O livro, apesar de resultar da sua tese de Mestrado e lhe ter sido sugerido pelo então Bispo do Porto, inspirou-se naquilo que o seu próprio quotidiano lhe “servia” diariamente e que ele uma vez me evocou: “um mestrado a 314 km de casa, num dia-a-dia afogado em SMS’s, emails e telefonemas, com a constatação do fim ou da nossa ocultação do tempo e do espaço, a descoberta dos “nativos digitais”… Tudo que enfim levou quase naturalmente à descoberta do Padre na Aldeia Global, do grande inspirador Marshal MacLuhan. Vivemos num caldo cultural em mudança acelerada pela revolução tecnológica.”

Vivemos. É por isso que é tão interessante olhar a questão pelos olhos “deste” padre, nessa tal aldeia.
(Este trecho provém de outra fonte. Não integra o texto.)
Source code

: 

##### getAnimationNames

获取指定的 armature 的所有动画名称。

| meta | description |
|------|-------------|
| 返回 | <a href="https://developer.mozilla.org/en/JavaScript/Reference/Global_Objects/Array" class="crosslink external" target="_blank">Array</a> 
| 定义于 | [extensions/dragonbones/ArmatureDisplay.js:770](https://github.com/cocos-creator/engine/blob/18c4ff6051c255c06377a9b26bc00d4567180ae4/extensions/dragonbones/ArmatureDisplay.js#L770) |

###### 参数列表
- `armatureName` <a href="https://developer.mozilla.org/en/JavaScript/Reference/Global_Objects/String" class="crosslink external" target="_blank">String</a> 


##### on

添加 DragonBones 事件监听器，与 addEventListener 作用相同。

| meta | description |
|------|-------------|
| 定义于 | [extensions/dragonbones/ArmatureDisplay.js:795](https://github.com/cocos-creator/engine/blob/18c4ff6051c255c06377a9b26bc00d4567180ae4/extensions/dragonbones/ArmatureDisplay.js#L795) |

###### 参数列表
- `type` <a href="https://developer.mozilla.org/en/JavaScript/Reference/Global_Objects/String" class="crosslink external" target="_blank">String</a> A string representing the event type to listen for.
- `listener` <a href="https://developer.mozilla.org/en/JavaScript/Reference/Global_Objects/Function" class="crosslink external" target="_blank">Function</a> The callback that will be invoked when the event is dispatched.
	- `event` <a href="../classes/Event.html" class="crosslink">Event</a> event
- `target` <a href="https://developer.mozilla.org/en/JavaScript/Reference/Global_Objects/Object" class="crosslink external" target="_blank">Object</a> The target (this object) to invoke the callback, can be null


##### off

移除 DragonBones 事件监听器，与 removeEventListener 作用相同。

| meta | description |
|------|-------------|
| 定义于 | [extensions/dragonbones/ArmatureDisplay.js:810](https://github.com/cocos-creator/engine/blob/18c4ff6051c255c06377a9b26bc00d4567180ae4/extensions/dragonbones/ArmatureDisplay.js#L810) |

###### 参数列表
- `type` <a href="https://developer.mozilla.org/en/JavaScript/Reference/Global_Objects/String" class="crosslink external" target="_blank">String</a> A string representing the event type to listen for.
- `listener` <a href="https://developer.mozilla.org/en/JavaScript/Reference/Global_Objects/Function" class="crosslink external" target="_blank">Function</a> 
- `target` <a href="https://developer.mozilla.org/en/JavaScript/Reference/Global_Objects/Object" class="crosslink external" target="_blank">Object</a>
António Rego comunica como quem respira: com a mesma naturalidade, a mesma serenidade, a mesma certeza. Açoriano, aos 23 anos já ordenado padre, começou a sua missão na rádio. Seguiram-se cinquenta anos de actividade ininterrupta nas televisões, rádios, imprensa, e até critica de cinema. Diante da plateia do país através da comunicação social, também eu escutei ao longo do tempo a sua palavra avisada e ao mesmo tempo tão próxima; a mais densa e simultaneamente a mais simples; a mais interpelante mas sempre a mais tocante. Por isso me foi tão interessante reencontrar hoje este homem dotado de uma profunda espiritualidade e sempre afável – sobretudo para com os desmunidos e desvalidos habitantes das margens de tudo – através do seu último livro. Um fecundo exercício de reflexão que segue o ritmo litúrgico do calendário anual: para cada passo e cada “momento”, António Rego, deixando fluir a sua inspiração, regista uma meditação, um desabafo, uma interrogação, uma oração, um poema. Chama-se “Eterno Agora – Conversas com o Deus de sempre” (Oficina do Livro), tem prefácio de D. Manuel Clemente e é um consolo d’alma.
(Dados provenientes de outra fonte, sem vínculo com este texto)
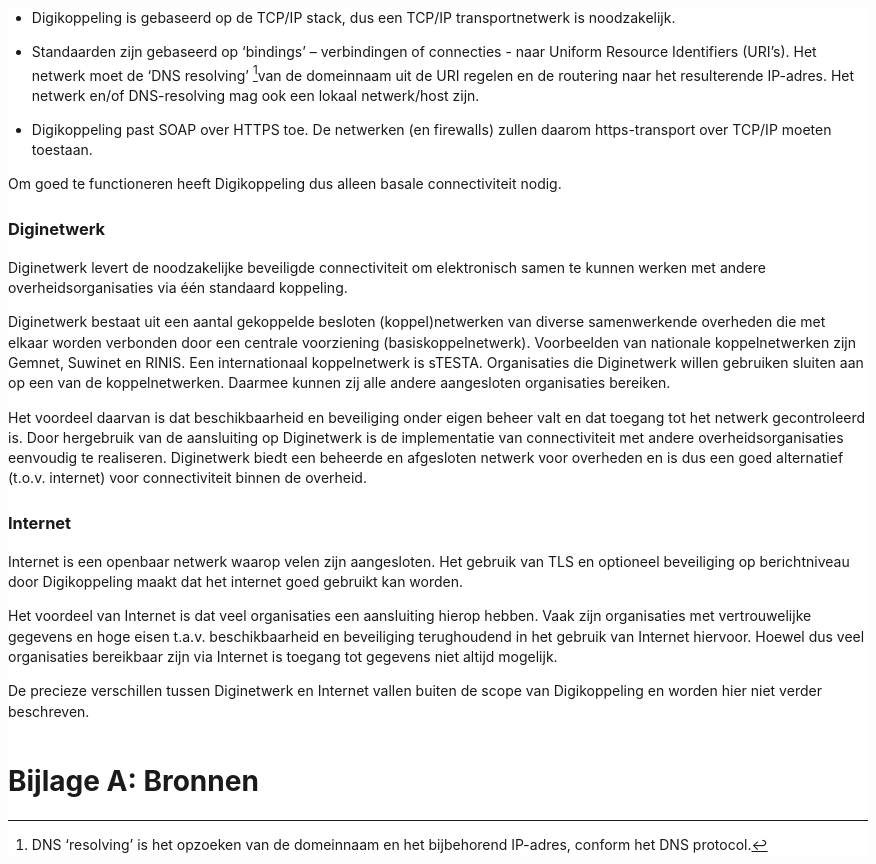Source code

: - Digikoppeling is gebaseerd op de TCP/IP stack, dus een TCP/IP
    transportnetwerk is noodzakelijk.

- Standaarden zijn gebaseerd op ‘bindings’ – verbindingen of connecties - naar
    Uniform Resource Identifiers (URI’s). Het netwerk moet de ‘DNS resolving’
    [^30]van de domeinnaam uit de URI regelen en de routering naar het
    resulterende IP-adres. Het netwerk en/of DNS-resolving mag ook een lokaal
    netwerk/host zijn.

    [^30]: DNS ‘resolving’ is het opzoeken van de domeinnaam en het bijbehorend
    IP-adres, conform het DNS protocol.

- Digikoppeling past SOAP over HTTPS toe. De netwerken (en firewalls) zullen
    daarom https-transport over TCP/IP moeten toestaan.

Om goed te functioneren heeft Digikoppeling dus alleen basale connectiviteit
nodig.

### Diginetwerk

Diginetwerk levert de noodzakelijke beveiligde connectiviteit om elektronisch
samen te kunnen werken met andere overheidsorganisaties via één standaard
koppeling.

Diginetwerk bestaat uit een aantal gekoppelde besloten (koppel)netwerken van
diverse samenwerkende overheden die met elkaar worden verbonden door een
centrale voorziening (basiskoppelnetwerk). Voorbeelden van nationale
koppelnetwerken zijn Gemnet, Suwinet en RINIS. Een internationaal koppelnetwerk
is sTESTA. Organisaties die Diginetwerk willen gebruiken sluiten aan op een van
de koppelnetwerken. Daarmee kunnen zij alle andere aangesloten organisaties
bereiken.

Het voordeel daarvan is dat beschikbaarheid en beveiliging onder eigen beheer
valt en dat toegang tot het netwerk gecontroleerd is. Door hergebruik van de
aansluiting op Diginetwerk is de implementatie van connectiviteit met andere
overheidsorganisaties eenvoudig te realiseren. Diginetwerk biedt een beheerde en
afgesloten netwerk voor overheden en is dus een goed alternatief (t.o.v.
internet) voor connectiviteit binnen de overheid.

### Internet

Internet is een openbaar netwerk waarop velen zijn aangesloten. Het gebruik van
TLS en optioneel beveiliging op berichtniveau door Digikoppeling maakt dat het
internet goed gebruikt kan worden.

Het voordeel van Internet is dat veel organisaties een aansluiting hierop
hebben. Vaak zijn organisaties met vertrouwelijke gegevens en hoge eisen t.a.v.
beschikbaarheid en beveiliging terughoudend in het gebruik van Internet
hiervoor. Hoewel dus veel organisaties bereikbaar zijn via Internet is toegang
tot gegevens niet altijd mogelijk.

De precieze verschillen tussen Diginetwerk en Internet vallen buiten de scope
van Digikoppeling en worden hier niet verder beschreven.

# Bijlage A: Bronnen


[^1]: *Voor meer informatie over NORA zie http://www.noraonline.nl*
[^2]: De wiki ontsluit de geldige versie van NORA:
[^3]: ebMS2 verwijst naar de ebXML Message Service Specification 2.0, waarop het
[^4]: *Verfijning en herijking kosten- batenanalyse voor investeringen in
[^5]: Verfijning en herijking kosten- batenanalyse voor investeringen in
[^6]: Het netto voordeel bestaat uit de vermeden kosten en investeringen minus
[^8]: Voor meer informatie over open standaarden en de ‘pas toe of leg uit’
[^9]: *Expertadvies Digikoppeling v2.0, final, 13 februari 2013*
[^10]: <https://lijsten.forumstandaardisatie.nl/open-standaarden/digikoppeling>
[^11]: Annex II - EIF (European Interoperability Framework) of the Communication
[^12]: EIF 1.0. Het begrip webservices is een algemeen concept dat gerelateerd
[^13]: Voor de toepassing binnen Digikoppeling is in eerste instantie de
[^18]: Soms kan ook een Digikoppeling bevraging toegepast worden. Zie
[^19]: N.B. ; Merk op dat in dit voorbeeld afhandelen geen garantie geeft op
[^20]: Vaak kan ontkoppeld worden door onmiddellijk lokaal te registreren en de
[^21]: Vaak is deze afhankelijkheid van een achterliggende registratie
[^22]: In afwachting van een grondige herziening in de loop van 2020 van het
[^23]: 1 MiB=1024\^2 bytes : Voorheen stond hier 20MB. We gebruiken de term MiB
[^24]: Voorheen Web Services Interoperability (WS-I) organization
[^25]: *Digikoppeling Koppelvlakstandaard WUS*
[^26]: *Digikoppeling Best Practices ebMS*
[^27]: Voorzover het de voorzieningen betreft die voor partijen benaderbaar
[^28]: SOAP (Simple Object Access Protocol) is een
Três livros enfim que radiografam – expondo-a a olho nu – a vitalidade, a actualidade e a densidade de alguns protagonistas da igreja portuguesa. Três árvores não fazem, é certo, uma floresta. Mas adubam-na bem.

4. Isto que aqui ficou é um respiro. Da Grécia e do resto. Perdoar-me-ão. Em troca contei-lhes um bocadinho de Portugal sem ser a desdenhá-lo, nem a trucidá-lo.